= Your tasks =
A – Decide whether each statement below agrees with the passage on LTD Broadband's RDOF award, answering yes or no and quoting the deciding words from that passage: (i) LTD Broadband was awarded $1.3 billion to serve locations in 15 states; (ii) the Minnesota Public Utilities Commission commented on LTD's application; (iii) Brent Christensen is the CEO of LTD Broadband.
B – Go on writing the passage on LTD Broadband's RDOF award, picking up after its final sentence.

= Passage to read =
Just three entities won nearly 40% of the $9.2 billion awarded during RDOF Phase I. LTD received the largest amount, $1.3 billion to service 528,088 locations in 15 states, including Iowa, Minnesota and Wisconsin (see 2012070039). MTA and ICA filed a joint petition earlier this month asking for more scrutiny of LTD's long-form application and to reject it if the commission determines LTD can't deliver (see 2104010065). WSTA filed a similar petition. A Minnesota Public Utilities Commission spokesperson declined comment due to “pending regulatory decisions.” The Iowa Utilities Board and Wisconsin Public Service Commission also declined comment.
FCC staff is “carefully reviewing long-form applications for the technical, financial, and operational capabilities to make sure that the winning bidders can deliver on their commitments,” said a spokesperson. It remains uncertain how long the vetting process will take, but experts estimate the money won't be paid for at least another year (see 2103080042).
The FCC is “is full of highly competent staff and will no doubt perform a thorough review of all applications, including LTD Broadband's,” said LTD Broadband CEO Corey Hauer. “This is not the FCC's first reverse auction nor is the first time they have withstood criticism from angry mobs of losing bidders.”
MTA and ICA countered LTD’s opposition Thursday: The company “has no experience in constructing and operating fiber optic networks or of providing broadband services at speeds anywhere near the Gigabit tier.” Instead of addressing their concerns, LTD is “clearly attempting to deflect attention away from its questionable performance record to date and its untested and speculative prospects for meeting its RDOF performance obligations.”
“It’s obvious that [LTD] knows they don’t have the capability of performing and actually delivering on what they say they’re going to,” said Brent Christensen, MTA CEO: “There’s just no way they can do that.” With Minnesota’s short construction season and supply chain issues, “there’s just no physical way they can deliver on what they committed to doing,” he said.

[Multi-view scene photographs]
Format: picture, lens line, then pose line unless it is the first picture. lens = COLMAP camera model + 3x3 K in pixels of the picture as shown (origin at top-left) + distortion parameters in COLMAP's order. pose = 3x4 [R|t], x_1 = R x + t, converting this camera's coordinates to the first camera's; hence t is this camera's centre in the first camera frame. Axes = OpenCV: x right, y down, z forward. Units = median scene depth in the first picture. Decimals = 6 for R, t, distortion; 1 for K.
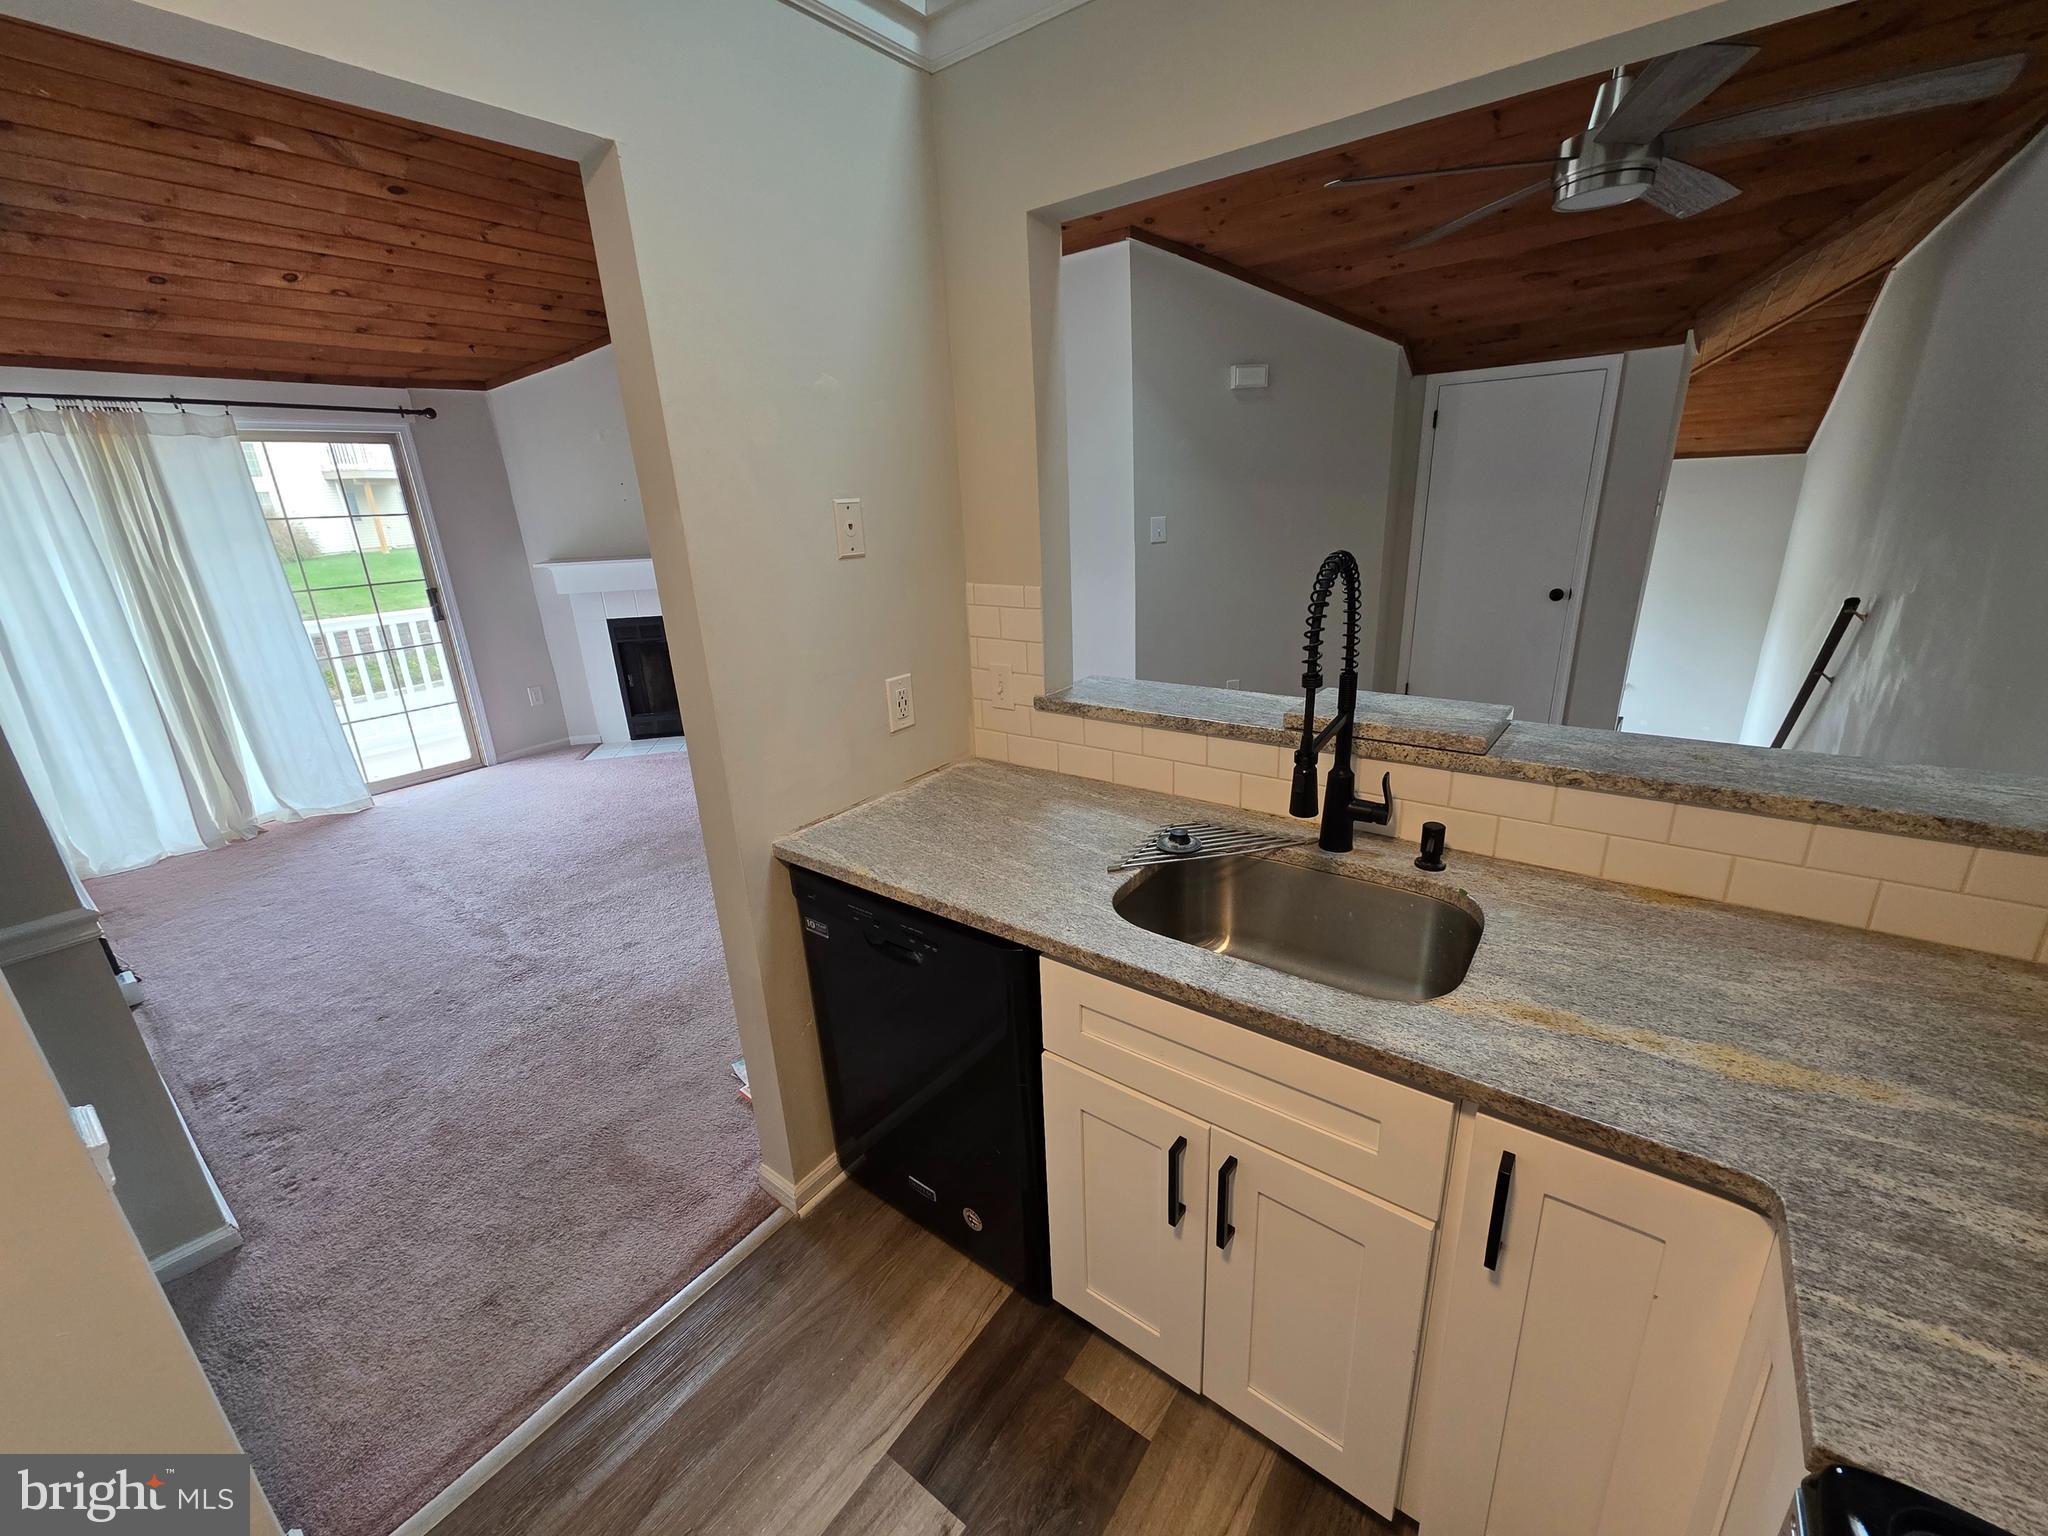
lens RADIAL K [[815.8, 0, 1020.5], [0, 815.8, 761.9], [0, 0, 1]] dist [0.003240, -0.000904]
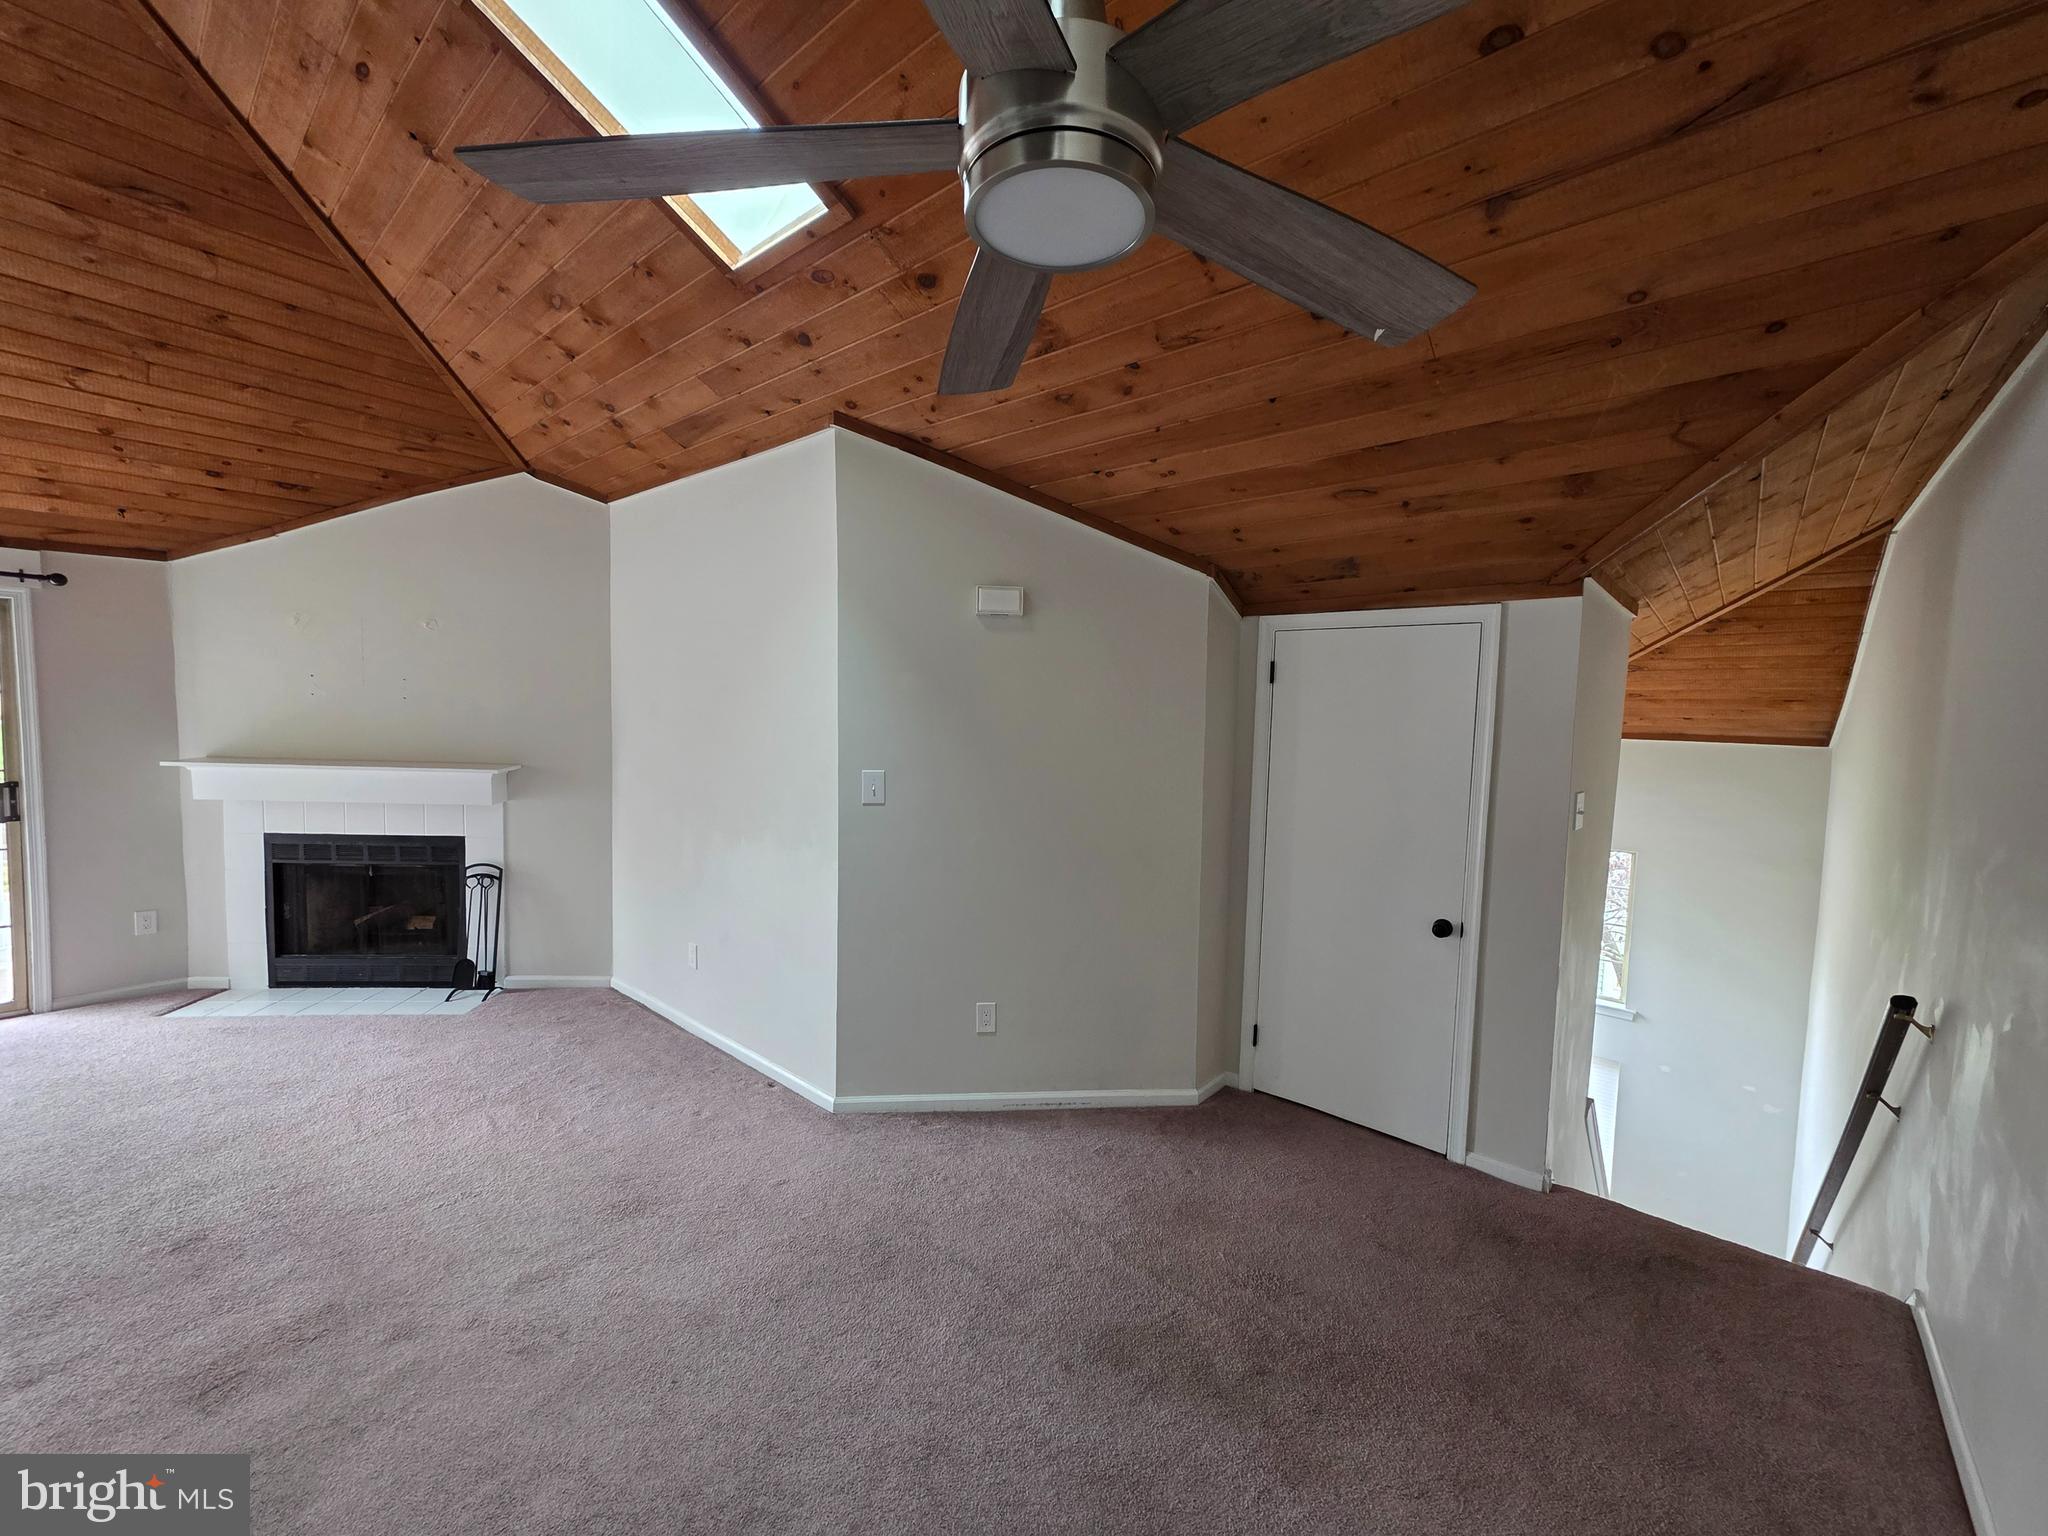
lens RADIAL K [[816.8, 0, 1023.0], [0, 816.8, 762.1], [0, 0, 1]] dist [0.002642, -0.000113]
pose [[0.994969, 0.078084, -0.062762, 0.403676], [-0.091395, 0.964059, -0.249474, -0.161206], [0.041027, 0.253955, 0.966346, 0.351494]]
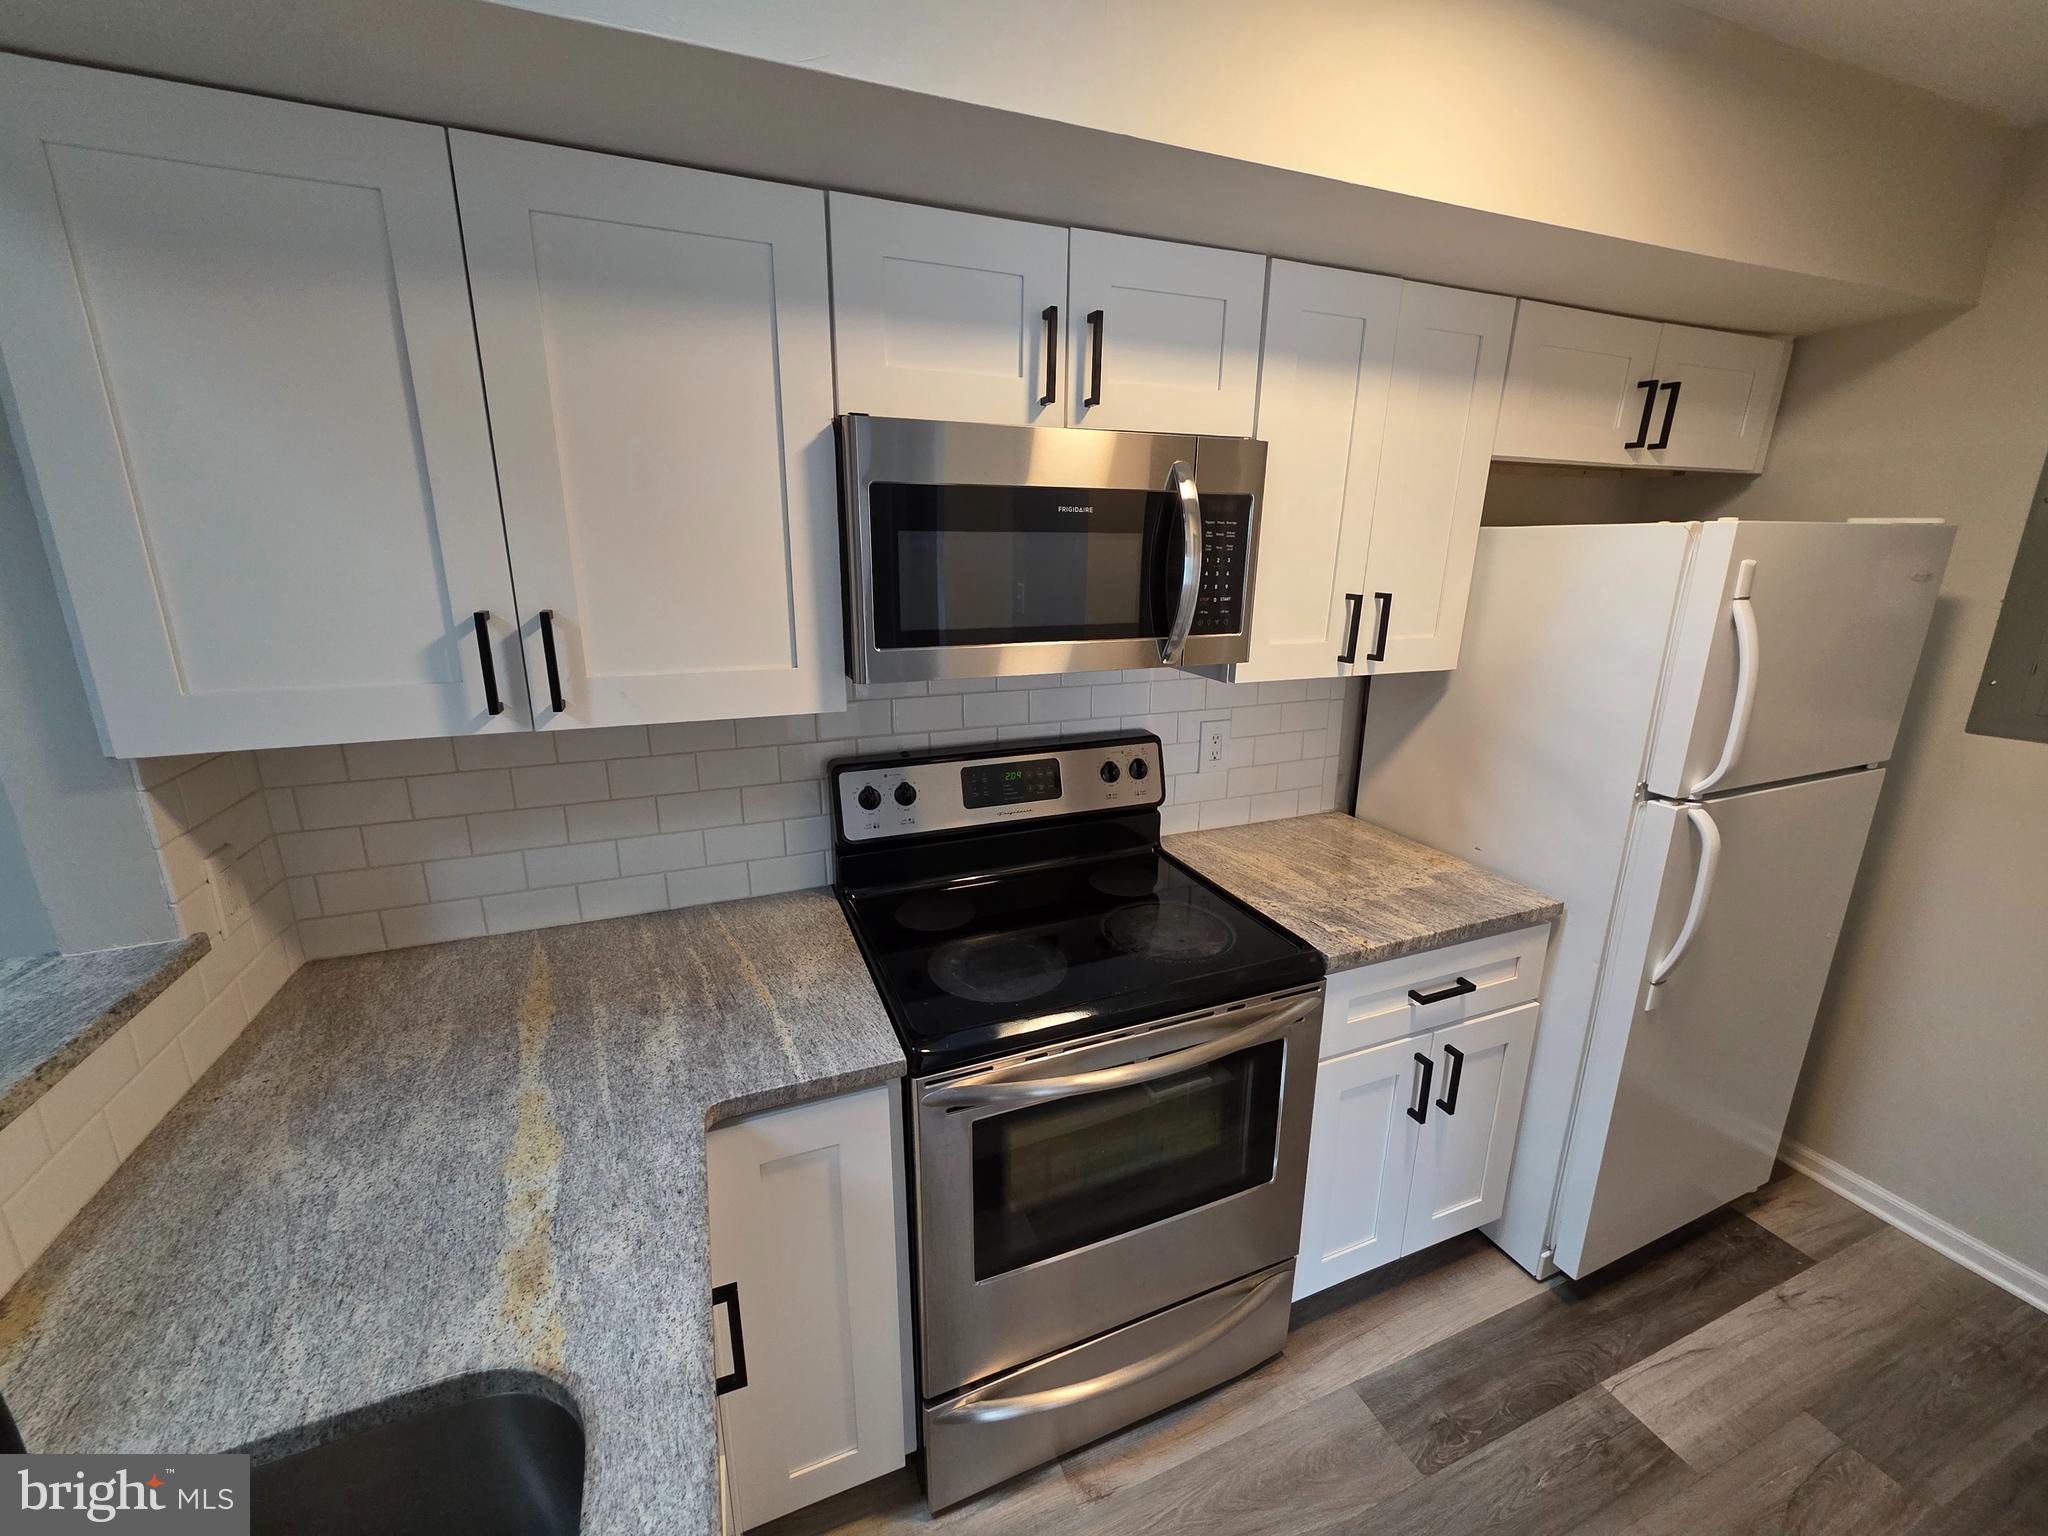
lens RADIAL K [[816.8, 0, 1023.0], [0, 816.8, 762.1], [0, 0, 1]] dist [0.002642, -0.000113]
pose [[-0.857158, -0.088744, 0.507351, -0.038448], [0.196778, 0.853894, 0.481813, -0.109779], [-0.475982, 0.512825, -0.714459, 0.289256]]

= Answers by task =
A –
(i) Yes: "LTD received the largest amount, $1.3 billion to service 528,088 locations in 15 states"
(ii) No: "A Minnesota Public Utilities Commission spokesperson declined comment"
(iii) No: "said Brent Christensen, MTA CEO"

B –
LTD isn’t the only top winning bidder that faced scrutiny in recent weeks. SpaceX’s Starlink provisionally won nearly $900 million during RDOF Phase I to serve 23 states, including 7,529 locations in Minnesota. MTA decided to leave concerns about Starlink with those that have more experience dealing with the company, but “I have great concern with a lot of these winning bidders,” Christensen said. Viasat asked the FCC to more thoroughly review Starlink's long-form application.
“No matter how you slice it, [Starlink] falls short,” said John Janka, Viasat chief officer-regulatory and global affairs. “There’s a very fundamental disconnect between the maximum capacity” on Starlink’s satellites and the “geographic density of the specific RDOF locations that SpaceX bid and won,” Janka said. The FCC should consider releasing the long-form applications because “even under the best-case assumptions” Viasat made in its analysis of Starlink’s ability to meet RDOF requirements, “the system fails,” he said.
SpaceX’s situation is unique, Janka said, because it was the only satellite system that was allowed to bid for low-latency low-earth orbit. “The commission didn’t let anyone else compete for that money,” Janka said, and “we’re skeptical that they should’ve been let into the game to the exclusion of everyone else to begin with.”
“There are serious questions surrounding a number of these awards,” said Mike Romano, NTCA senior vice president-industry affairs. The increased scrutiny is necessary because the FCC changed the rules from the Connect America Fund Phase II auction for RDOF to allow companies to bid based on tiers, Romano said. When the commission did that, it “fundamentally changed the dynamics of this auction,” Romano said.